An oil-spill occurs off-shore in an area of calm water with no currents - Leaving Cert Mathematics - Question 8 - 2015

To represent the total volume of oil on a graph, you would plot the points:

• (1, 4)
• (2, 8)
• (3, 12)
• (4, 16)
• (5, 20)
• (6, 24)

Connect these points with a straight line to indicate a linear increase. The x-axis represents time (minutes), while the y-axis shows the volume of oil (10^6 cm³).

The equation for the volume of oil on the water after $t$ minutes is given by:

$V(t) = 4 \times 10^{6} t$

where $V(t)$ is in cm³ and $t$ is in minutes.

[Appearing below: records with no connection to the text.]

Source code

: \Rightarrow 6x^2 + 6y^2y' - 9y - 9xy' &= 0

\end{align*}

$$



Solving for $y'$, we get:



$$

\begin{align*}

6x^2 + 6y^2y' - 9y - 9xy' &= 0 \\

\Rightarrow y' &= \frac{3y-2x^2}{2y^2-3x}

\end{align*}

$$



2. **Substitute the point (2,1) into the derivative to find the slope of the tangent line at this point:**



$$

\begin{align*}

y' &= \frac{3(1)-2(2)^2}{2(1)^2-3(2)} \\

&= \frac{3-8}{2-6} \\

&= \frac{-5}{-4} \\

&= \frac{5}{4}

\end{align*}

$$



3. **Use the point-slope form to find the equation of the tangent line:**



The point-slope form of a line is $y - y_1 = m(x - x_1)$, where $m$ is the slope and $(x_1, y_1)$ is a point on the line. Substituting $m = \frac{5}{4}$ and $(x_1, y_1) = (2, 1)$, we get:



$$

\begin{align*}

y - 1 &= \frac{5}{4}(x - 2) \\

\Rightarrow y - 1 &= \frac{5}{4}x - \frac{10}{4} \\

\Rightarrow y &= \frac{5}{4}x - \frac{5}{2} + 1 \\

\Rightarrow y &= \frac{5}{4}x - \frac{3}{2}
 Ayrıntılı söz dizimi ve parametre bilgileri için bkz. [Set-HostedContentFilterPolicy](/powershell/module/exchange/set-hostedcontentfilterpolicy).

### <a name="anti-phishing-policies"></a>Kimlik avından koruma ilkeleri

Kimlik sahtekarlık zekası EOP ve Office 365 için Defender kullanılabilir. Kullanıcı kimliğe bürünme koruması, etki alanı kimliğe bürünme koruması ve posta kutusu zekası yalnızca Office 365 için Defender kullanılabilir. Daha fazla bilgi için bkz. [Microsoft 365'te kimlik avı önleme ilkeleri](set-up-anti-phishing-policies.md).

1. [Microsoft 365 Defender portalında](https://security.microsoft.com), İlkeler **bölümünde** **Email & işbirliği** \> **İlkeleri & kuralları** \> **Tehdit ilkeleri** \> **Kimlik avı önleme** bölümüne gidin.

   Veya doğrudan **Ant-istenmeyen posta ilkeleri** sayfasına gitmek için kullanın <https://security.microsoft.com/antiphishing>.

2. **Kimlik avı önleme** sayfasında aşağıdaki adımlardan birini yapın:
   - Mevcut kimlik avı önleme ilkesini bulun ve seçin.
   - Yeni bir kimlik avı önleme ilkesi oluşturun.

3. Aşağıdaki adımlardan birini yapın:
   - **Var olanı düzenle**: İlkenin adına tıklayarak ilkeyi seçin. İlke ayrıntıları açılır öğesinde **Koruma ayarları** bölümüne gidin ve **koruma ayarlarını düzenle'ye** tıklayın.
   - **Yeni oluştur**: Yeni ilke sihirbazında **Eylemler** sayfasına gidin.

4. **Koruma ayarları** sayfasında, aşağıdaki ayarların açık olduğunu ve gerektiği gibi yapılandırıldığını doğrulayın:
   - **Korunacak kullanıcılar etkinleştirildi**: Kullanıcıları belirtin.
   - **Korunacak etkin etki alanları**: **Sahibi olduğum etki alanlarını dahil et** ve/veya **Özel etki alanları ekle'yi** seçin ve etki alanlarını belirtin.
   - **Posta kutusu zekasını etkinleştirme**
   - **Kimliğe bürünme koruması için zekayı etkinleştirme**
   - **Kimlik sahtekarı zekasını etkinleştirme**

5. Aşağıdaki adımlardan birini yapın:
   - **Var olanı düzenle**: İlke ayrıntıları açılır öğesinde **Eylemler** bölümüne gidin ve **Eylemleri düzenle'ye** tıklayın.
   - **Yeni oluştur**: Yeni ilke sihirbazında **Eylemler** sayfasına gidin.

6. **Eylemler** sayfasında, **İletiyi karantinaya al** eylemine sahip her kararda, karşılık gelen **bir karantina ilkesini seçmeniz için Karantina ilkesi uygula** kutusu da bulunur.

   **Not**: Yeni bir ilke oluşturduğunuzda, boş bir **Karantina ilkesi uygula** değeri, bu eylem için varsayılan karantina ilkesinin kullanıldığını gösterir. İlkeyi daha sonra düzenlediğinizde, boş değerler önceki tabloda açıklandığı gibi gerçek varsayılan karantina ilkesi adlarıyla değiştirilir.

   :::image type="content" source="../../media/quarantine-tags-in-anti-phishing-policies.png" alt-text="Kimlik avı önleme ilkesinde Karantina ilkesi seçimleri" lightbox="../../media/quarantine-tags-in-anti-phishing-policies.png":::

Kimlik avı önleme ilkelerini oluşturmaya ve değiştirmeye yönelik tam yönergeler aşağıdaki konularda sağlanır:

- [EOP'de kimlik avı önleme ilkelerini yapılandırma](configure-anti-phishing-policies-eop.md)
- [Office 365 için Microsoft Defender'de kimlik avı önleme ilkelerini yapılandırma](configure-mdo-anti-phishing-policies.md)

The volume of oil in the slick when the radius is $r$ cm and thickness is 1 mm (or 0.1 cm) is given by:

$V = \pi r^2 h = \pi r^2 (0.1) = 0.1 \pi r^2 \text{ cm}^3$

To find the rate of change of the radius, we differentiate:

$\frac{dV}{dt} = \frac{dV}{dr} \cdot \frac{dr}{dt}$

Calculating $\frac{dV}{dr}$: $\frac{dV}{dr} = 0.2 \pi r$

Setting $r = 5000$ cm (which is 50 m): $\frac{dV}{dt} = 4 \times 10^{6}$

Therefore, $\frac{dr}{dt} = \frac{\frac{dV}{dt}}{\frac{dV}{dr}} = \frac{4 \times 10^{6}}{0.2 \pi (5000)}$

Calculating gives: $\frac{dr}{dt} \approx 1273.3 \text{ cm/min}$

The area $A$ covered by the oil slick is given by:

$A = \pi r^2$

Differentiating with respect to time: $\frac{dA}{dt} = 2\pi r \frac{dr}{dt}$

Substituting $\frac{dr}{dt}$ from previous calculations: $\frac{dA}{dt} = 2\pi r (\text{previous rate})$

At $r = 50m (5000 cm)$: $\frac{dA}{dt} = 2\pi (5000)(1273.3) \approx 4 \times 10^{7} \text{ cm}^2/min$

The area covered by the oil slick is given by,

$A = \pi r^2 = \pi (1000)^2 = 10^6 \pi \, \text{cm}^2$

Given the rate of spill: $\text{Rate} = 4 \times 10^{6} \text{ cm}^3/min$

The time $t$ required can be calculated by: $t = \frac{\pi (1000)^2}{4 \times 10^{6}} \approx 785.398 \text{ minutes}$

Converting minutes to hours: $\text{Time} \approx \frac{785.398}{60} \approx 13.09 \text{ hours}$

Thus, to the nearest hour, it will take approximately 13 hours.